Unstructured grids allow physicists to input the data they think is relevant for a particular location. “This was very much a [physical] process and a scale problem, which makes it interesting from a computational and modeling perspective,” Westerink says. Solving these puzzles means that the combined effects of many interrelated processes—like tides, waves, ocean circulation, storm surges, and rainfall runoff—can be simulated at coastlines and in the ocean, all in the same graphic.
Now that these models can work together, planners will have access to a single, dynamic model that draws on the strengths of both. It is “pushing forecasting to the next level,” Westerink says. William Sweet, an oceanographer in NOAA’s Center for Operational Oceanographic Products and Services, says combining the models will give local planners “a better handle on what they need to pay attention to and what they need to consider in planning for the future.”
Westerink is a hardcore engineer; he doesn’t have a nickname for this project. But he’s excited. “All this physics is coming together to give us simulation capacity that Laplace dreamed of almost 250 years ago.” If you don’t know about Laplace (and I certainly didn’t), he’s a physicist who developed theories to describe and predict the dynamic behavior of tides. In 1775.
Westerink says his goal is to show the complete range of the ocean’s energy, including its internal waves, rather than just the physics of one phenomenon. “People tend to be really focused on one process,” like storm surge or waves, he told me. But the ocean is a broad spectrum of many processes. “What we’re trying to do is bring it all together,” he says, by “pushing unprecedented levels of resolution where you need it, on a global scale.” This means that policymakers in coastal areas will have better predictions on which to base their plans.

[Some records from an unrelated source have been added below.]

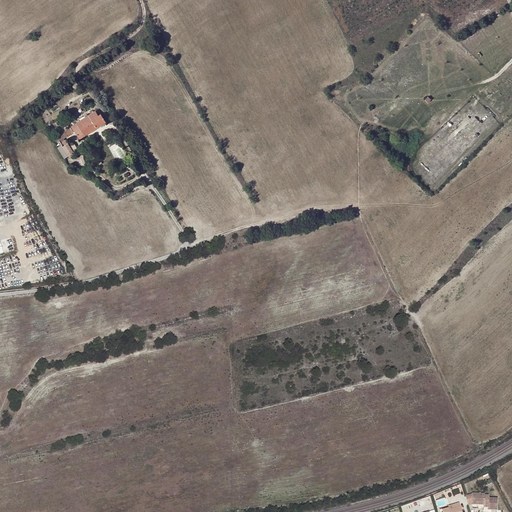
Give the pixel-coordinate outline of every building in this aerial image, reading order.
[(71,126),(64,131),(56,136),(59,140),(74,130),(75,132),(79,139),(106,122),(100,113),(98,115),(95,110),(93,112),(89,115),(88,115),(85,117),(71,126)] [(74,130),(59,140),(60,142),(75,132),(74,130)] [(74,152),(69,146),(66,140),(61,143),(68,155),(74,152)] [(74,143),(69,146),(74,152),(78,150),(74,143)] [(468,495),(465,496),(468,505),(472,504),(477,504),(478,502),(484,502),(483,504),(488,504),(489,497),(489,495),(485,495),(484,494),(474,494),(471,495),(472,497),(469,498),(468,495)] [(498,498),(489,497),(488,504),(488,507),(488,510),(497,510),(498,498)] [(442,511),(462,511),(459,503),(453,505),(454,507),(452,508),(451,505),(443,508),(445,511),(442,511)]
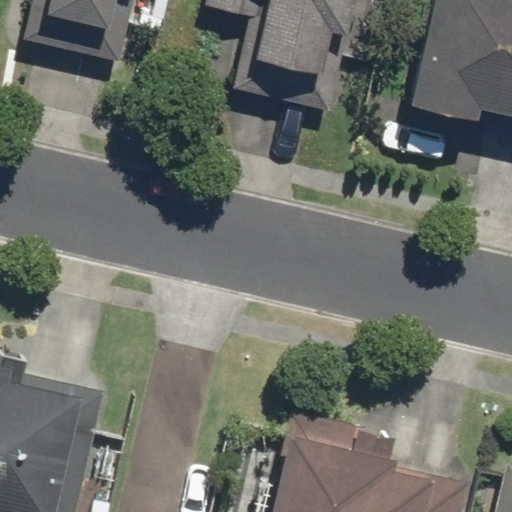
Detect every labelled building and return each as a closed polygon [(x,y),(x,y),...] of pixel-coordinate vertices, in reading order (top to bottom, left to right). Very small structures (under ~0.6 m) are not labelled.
[(22,0),(13,41),(113,63),(127,0),(22,0)] [(224,88),(320,110),(344,0),(195,0),(194,4),(241,14),(224,88)] [(511,0),(414,0),(393,102),(461,116),(463,106),(511,116),(511,0)] [(0,511),(70,511),(98,388),(15,370),(18,357),(0,353),(0,511)] [(277,407),(253,511),(453,511),(461,481),(377,463),(384,431),(277,407)] [(511,511),(511,462),(497,459),(484,511),(511,511)]
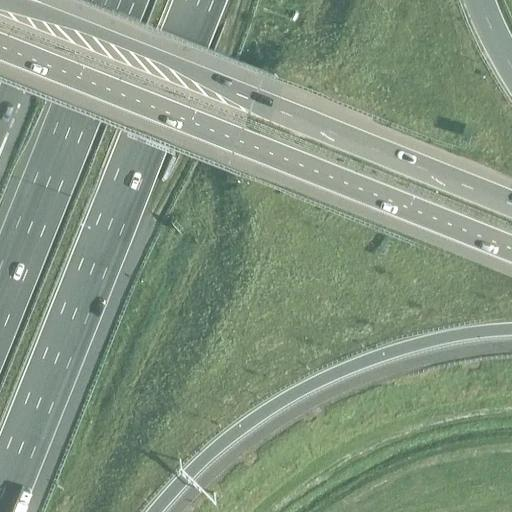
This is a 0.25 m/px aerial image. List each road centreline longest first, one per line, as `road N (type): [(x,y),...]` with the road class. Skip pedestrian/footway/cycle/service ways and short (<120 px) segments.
road 1 (motorway): [(511,205),(69,20),(0,2)]
road 2 (trunk): [(0,46),(511,250)]
road 3 (motorway): [(0,503),(200,0)]
road 4 (primary): [(153,511),(224,440),(340,370),(406,346),(511,329)]
road 5 (motorway): [(119,0),(0,303)]
road 6 (trunk): [(62,0),(0,166)]
road 7 (trunk): [(58,0),(0,118)]
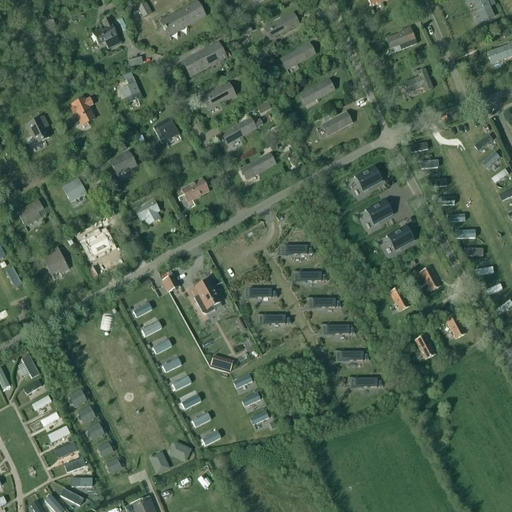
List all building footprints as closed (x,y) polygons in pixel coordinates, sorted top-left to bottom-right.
[(144,4),(142,0),(139,0),(134,3),(142,18),(152,13),(146,3),(144,4)] [(367,0),(371,8),(389,0),(367,0)] [(477,10),(488,5),(485,0),(466,0),(465,0),(467,5),(473,2),(477,10)] [(196,3),(160,23),(168,38),(204,18),(196,3)] [(488,5),(477,10),(480,18),(474,21),(476,26),(493,18),(488,5)] [(264,30),(269,40),(298,25),(292,15),(264,30)] [(120,43),(117,38),(118,37),(109,19),(101,23),(104,28),(92,35),(98,47),(104,43),(108,50),(120,43)] [(252,33),(249,27),(242,31),(245,37),(252,33)] [(398,33),(399,35),(386,40),(392,55),(409,48),(405,38),(413,35),(410,29),(398,33)] [(511,44),(511,43),(507,44),(508,47),(487,54),(491,65),(511,57),(511,58),(511,44)] [(182,64),(190,78),(225,59),(217,45),(182,64)] [(314,56),(309,46),(280,61),(286,71),(314,56)] [(140,58),(127,62),(129,68),(142,64),(140,58)] [(416,73),(418,79),(403,85),(406,94),(422,88),(423,93),(433,90),(425,70),(416,73)] [(126,105),(141,99),(135,85),(131,74),(122,78),(124,83),(126,82),(128,87),(120,90),(126,105)] [(305,107),(333,92),(328,82),(300,97),(305,107)] [(281,83),(274,87),(278,92),(284,89),(281,83)] [(228,85),(202,99),(208,112),(234,97),(228,85)] [(285,91),(279,95),(282,100),(288,97),(285,91)] [(81,126),(94,120),(88,108),(92,106),(89,100),(85,102),(82,97),(75,100),(77,104),(72,107),(72,108),(70,109),(73,116),(76,115),(81,126)] [(266,105),(259,108),(262,114),(269,111),(270,110),(267,105),(266,105)] [(322,127),(327,137),(351,124),(345,114),(322,127)] [(36,145),(49,139),(43,127),(47,125),(43,118),(27,126),(36,145)] [(170,120),(156,127),(164,143),(179,136),(170,120)] [(252,125),(249,120),(221,136),(227,146),(255,130),(262,125),(259,121),(252,125)] [(492,142),(488,137),(475,148),(480,153),(492,142)] [(426,143),(409,146),(410,154),(427,151),(426,143)] [(275,145),(269,147),(272,153),(277,150),(275,145)] [(500,158),(495,152),(482,163),(487,169),(500,158)] [(117,178),(136,167),(128,153),(109,164),(117,178)] [(269,156),(241,171),(246,181),(274,166),(269,156)] [(439,162),(419,164),(419,172),(439,171),(439,162)] [(374,166),(355,177),(355,178),(356,177),(361,187),(366,184),(369,189),(381,182),(373,168),(375,167),(374,166)] [(510,177),(506,170),(491,180),(495,186),(510,177)] [(446,179),(426,181),(426,189),(446,188),(446,179)] [(70,203),(86,195),(78,180),(62,189),(70,203)] [(208,193),(201,180),(180,191),(187,204),(208,193)] [(511,198),(511,190),(499,197),(502,203),(511,198)] [(457,199),(436,200),(437,208),(456,207),(457,199)] [(385,200),(366,211),(367,211),(372,221),(377,218),(380,223),(392,216),(384,202),(386,201),(385,200)] [(134,211),(140,222),(144,220),(148,226),(159,221),(156,214),(158,212),(152,201),(134,211)] [(32,205),(17,213),(24,228),(40,219),(32,205)] [(276,216),(279,223),(295,216),(292,209),(276,216)] [(465,216),(445,217),(445,225),(465,224),(465,216)] [(288,241),(306,233),(302,225),(284,234),(288,241)] [(406,226),(387,237),(387,238),(388,237),(393,247),(398,244),(401,249),(413,242),(405,228),(407,227),(406,226)] [(475,232),(455,233),(455,241),(475,240),(475,232)] [(87,245),(85,246),(92,259),(110,249),(103,236),(95,240),(93,238),(85,242),(87,245)] [(254,247),(258,255),(274,247),(270,240),(254,247)] [(284,256),(306,256),(306,247),(284,247),(284,256)] [(59,253),(57,249),(51,252),(53,256),(43,261),(51,276),(58,272),(60,275),(68,271),(59,253)] [(484,250),(464,251),(464,259),(484,258),(484,250)] [(278,259),(265,266),(268,273),(282,266),(278,259)] [(440,288),(429,268),(419,274),(430,293),(440,288)] [(492,270),(474,271),(474,278),(492,277),(492,270)] [(13,289),(20,286),(11,271),(5,274),(13,289)] [(275,289),(292,281),(288,274),(272,283),(275,289)] [(298,283),(320,283),(320,274),(298,274),(298,283)] [(162,282),(168,294),(179,288),(173,276),(162,282)] [(158,282),(143,290),(146,295),(162,287),(158,282)] [(199,296),(198,296),(193,299),(202,314),(206,315),(215,310),(213,307),(221,303),(216,295),(220,292),(217,286),(211,289),(207,282),(195,289),(199,296)] [(502,292),(499,286),(482,293),(485,299),(502,292)] [(409,308),(399,288),(389,294),(399,313),(409,308)] [(248,299),(270,299),(270,290),(248,290),(248,299)] [(285,303),(287,309),(297,305),(295,300),(285,303)] [(311,309),(333,309),(333,300),(311,300),(311,309)] [(511,308),(511,306),(508,302),(496,312),(499,317),(511,308)] [(136,320),(152,311),(148,304),(133,313),(136,320)] [(437,312),(433,315),(436,321),(441,318),(437,312)] [(455,340),(465,335),(455,316),(445,321),(455,340)] [(262,325),(284,325),(284,317),(261,317),(262,325)] [(240,319),(235,322),(241,333),(246,330),(240,319)] [(145,339),(161,331),(157,324),(141,332),(145,339)] [(325,336),(347,335),(347,327),(325,327),(325,336)] [(297,334),(271,341),(276,357),(302,349),(297,334)] [(216,354),(222,350),(215,335),(208,338),(216,354)] [(407,336),(401,338),(403,344),(409,341),(407,336)] [(425,361),(435,356),(425,336),(415,342),(425,361)] [(156,357),(172,349),(168,341),(152,350),(156,357)] [(199,362),(206,360),(199,343),(193,346),(199,362)] [(184,352),(177,355),(185,372),(192,369),(184,352)] [(339,362),(361,362),(361,353),(339,354),(339,362)] [(40,377),(29,357),(21,361),(32,381),(40,377)] [(213,357),(210,367),(229,372),(232,363),(213,357)] [(322,368),(332,363),(330,358),(319,363),(322,368)] [(166,375),(182,367),(178,359),(162,368),(166,375)] [(10,388),(1,370),(0,370),(0,386),(3,392),(10,388)] [(235,391),(252,383),(249,376),(232,384),(235,391)] [(175,393),(191,385),(188,378),(172,386),(175,393)] [(354,389),(376,389),(376,380),(354,380),(354,389)] [(42,389),(38,383),(23,391),(27,397),(42,389)] [(337,405),(355,397),(351,389),(333,397),(337,405)] [(243,409),(260,402),(257,395),(240,402),(243,409)] [(184,412),(200,403),(197,396),(181,405),(184,412)] [(51,404),(48,397),(31,407),(35,413),(51,404)] [(348,422),(364,414),(360,406),(344,414),(348,422)] [(82,418),(83,418),(84,422),(94,417),(91,409),(80,414),(82,418)] [(252,427),(268,420),(265,413),(248,420),(252,427)] [(59,420),(56,414),(40,423),(43,429),(59,420)] [(195,430),(211,422),(207,415),(191,423),(195,430)] [(66,429),(47,438),(52,446),(70,437),(66,429)] [(205,448),(221,440),(217,433),(201,441),(205,448)] [(168,457),(185,465),(192,451),(174,443),(168,457)] [(75,453),(72,446),(56,453),(59,459),(75,453)] [(162,453),(148,459),(155,476),(169,470),(162,453)] [(86,468),(83,460),(64,467),(67,475),(86,468)] [(93,490),(93,481),(71,481),(71,490),(93,490)] [(80,509),(84,502),(63,491),(60,498),(80,509)] [(52,511),(63,511),(50,497),(44,502),(52,511)] [(153,511),(149,499),(124,509),(125,511),(153,511)] [(42,511),(38,503),(30,507),(32,511),(42,511)]
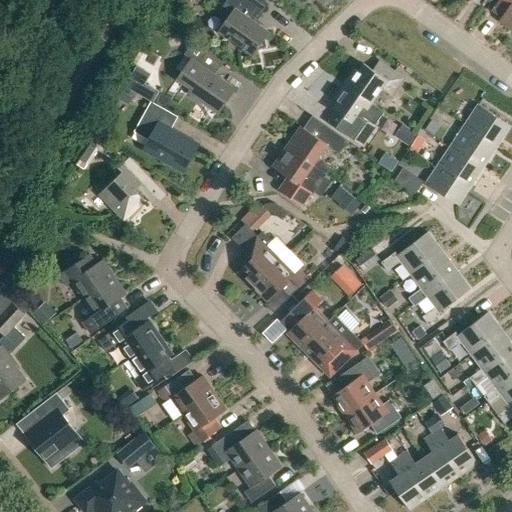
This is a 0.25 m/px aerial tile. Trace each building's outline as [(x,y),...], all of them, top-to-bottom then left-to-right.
[(266,39),(270,33),(256,23),(269,3),(264,0),(227,0),(223,6),(226,9),(221,16),(222,25),(218,31),(254,56),(258,50),(267,48),(266,39)] [(500,20),(511,29),(511,0),(499,0),(495,7),(504,14),(500,20)] [(194,41),(184,55),(191,59),(178,79),(191,88),(189,92),(219,113),(235,90),(214,75),(223,62),(194,41)] [(344,84),(372,103),(382,90),(391,96),(404,78),(379,61),(373,70),(364,64),(359,71),(355,69),(344,84)] [(144,83),(138,93),(155,102),(160,92),(144,83)] [(333,124),(362,145),(376,126),(375,125),(384,112),(372,103),(344,84),(334,99),(338,101),(332,109),(340,114),(333,124)] [(121,100),(132,106),(137,97),(125,91),(121,100)] [(143,117),(135,132),(150,140),(144,149),(180,168),(194,143),(170,130),(177,117),(151,102),(143,117)] [(465,124),(498,146),(511,126),(479,104),(465,124)] [(453,144),(485,165),(498,146),(465,124),(453,144)] [(301,126),(287,147),(326,174),(331,166),(319,158),(328,144),(340,153),(348,141),(325,125),(317,137),(301,126)] [(396,137),(410,148),(419,136),(404,126),(396,137)] [(79,167),(86,172),(89,167),(98,152),(114,162),(120,154),(97,139),(79,167)] [(440,163),(472,185),(485,165),(453,144),(440,163)] [(282,191),(304,205),(326,174),(287,147),(273,167),(290,179),(282,191)] [(118,176),(100,194),(125,221),(140,207),(140,196),(138,195),(141,191),(138,188),(147,179),(128,160),(115,172),(118,176)] [(426,183),(459,205),(472,185),(440,163),(426,183)] [(404,166),(395,179),(415,192),(424,180),(404,166)] [(348,195),(341,204),(352,212),(359,203),(348,195)] [(265,206),(247,224),(247,225),(254,232),(258,229),(260,230),(273,217),(277,218),(283,222),(288,214),(274,204),(265,206)] [(239,272),(253,287),(280,260),(266,246),(271,241),(262,232),(244,250),(252,259),(239,272)] [(411,275),(442,251),(428,232),(398,255),(396,252),(382,262),(388,271),(401,261),(411,275)] [(372,248),(352,263),(360,273),(380,259),(372,248)] [(415,307),(428,297),(425,293),(456,270),(442,251),(411,275),(422,288),(409,298),(415,307)] [(72,282),(83,298),(115,277),(103,259),(96,264),(89,254),(59,275),(66,285),(72,282)] [(253,287),(268,302),(282,289),(290,297),(308,279),(299,270),(294,275),(280,260),(253,287)] [(344,266),(332,278),(350,296),(362,284),(344,266)] [(423,317),(429,325),(443,315),(441,312),(471,289),(456,270),(425,293),(428,297),(436,307),(423,317)] [(89,318),(96,329),(127,308),(121,298),(126,294),(115,277),(83,298),(94,314),(89,318)] [(287,333),(302,348),(336,315),(335,315),(329,321),(315,307),(322,301),(312,291),(284,318),(293,327),(287,333)] [(400,303),(393,292),(381,301),(388,311),(400,303)] [(34,312),(45,324),(56,314),(45,302),(34,312)] [(0,345),(1,347),(0,347),(0,398),(0,399),(26,380),(8,356),(10,355),(26,337),(14,327),(24,315),(11,303),(0,314),(0,330),(4,335),(0,339),(0,345)] [(472,355),(502,331),(488,312),(458,335),(456,332),(443,342),(449,350),(461,341),(472,355)] [(119,343),(130,359),(161,338),(149,320),(143,325),(136,315),(99,340),(106,351),(119,343)] [(302,348),(317,363),(320,360),(332,373),(342,364),(363,344),(336,315),(302,348)] [(375,332),(382,343),(399,332),(392,321),(375,332)] [(421,325),(414,331),(419,339),(427,333),(421,325)] [(486,373),(511,353),(511,343),(502,331),(472,355),(482,368),(470,378),(476,386),(488,377),(486,373)] [(68,341),(73,349),(84,341),(79,334),(68,341)] [(136,379),(143,390),(166,375),(159,365),(173,355),(161,338),(130,359),(141,375),(136,379)] [(443,352),(433,359),(441,371),(451,364),(443,352)] [(490,405),(502,395),(500,392),(511,382),(511,353),(486,373),(488,377),(496,387),(484,396),(490,405)] [(411,355),(403,361),(409,369),(417,363),(411,355)] [(332,396),(345,415),(375,394),(368,383),(375,378),(362,361),(338,377),(345,387),(332,396)] [(172,398),(183,414),(215,393),(203,375),(196,380),(189,370),(159,391),(166,402),(172,398)] [(498,415),(504,423),(511,417),(511,382),(500,392),(502,395),(510,406),(498,415)] [(57,393),(63,400),(71,393),(66,386),(57,393)] [(44,420),(25,434),(52,468),(85,443),(64,415),(70,410),(63,400),(57,393),(31,412),(32,413),(36,410),(44,420)] [(189,435),(196,445),(221,428),(214,418),(226,410),(215,393),(183,414),(195,431),(189,435)] [(370,424),(377,434),(402,418),(389,400),(383,405),(375,394),(345,415),(357,433),(370,424)] [(433,404),(441,419),(453,412),(445,397),(433,404)] [(147,409),(141,400),(130,406),(136,416),(147,409)] [(468,402),(461,408),(466,414),(473,409),(468,402)] [(432,434),(461,475),(478,463),(458,434),(450,440),(441,428),(432,434)] [(226,451),(239,469),(269,448),(256,430),(243,439),(237,429),(212,445),(220,456),(226,451)] [(484,431),(477,436),(484,446),(491,441),(484,431)] [(424,458),(444,487),(461,475),(432,434),(424,439),(433,452),(424,458)] [(118,455),(130,470),(154,450),(142,435),(118,455)] [(364,452),(372,465),(393,450),(385,438),(364,452)] [(245,492),(252,503),(276,486),(269,476),(282,467),(269,448),(239,469),(251,488),(245,492)] [(399,457),(428,498),(444,487),(424,458),(416,463),(407,451),(399,457)] [(390,481),(410,510),(428,498),(399,457),(391,462),(399,475),(390,481)] [(89,511),(95,508),(97,511),(135,511),(134,510),(146,502),(134,486),(132,488),(118,470),(98,486),(96,483),(76,499),(85,511),(89,511)] [(280,492),(256,509),(258,511),(311,511),(313,511),(300,493),(287,502),(280,492)]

This is urgent work. Today, the Gulf Stream, which runs just 50 miles off Charleston’s coastline, pulls water away from the coast. But the Gulf Stream is expected to slow because of changes in ocean temperature, as explained in a prize-winning series by Tony Bartelme in Charleston’s The Post and Courier last year. When that happens, Westerink says, the effective barrier the Gulf Stream provides will disappear. In his view, the water will then rise by about 3 feet along the South Carolina coast, possibly quite quickly. This effect wasn’t visible before, Westerink says, because local models neglected the physics of ocean circulation. “Now on these large-scale coastal models, we can actually predict [the effects of ocean dynamics] really quite well, which we’re proving along the coast of the United States,” he says.
Now city planners and emergency managers will be able to make better, more realistic plans in response to climate change. As NOAA’s Sweet puts it, “sea level rise impacts are here now, and if you don’t consider a future with higher sea levels, you’re going to be underprepared for what’s likely to come.”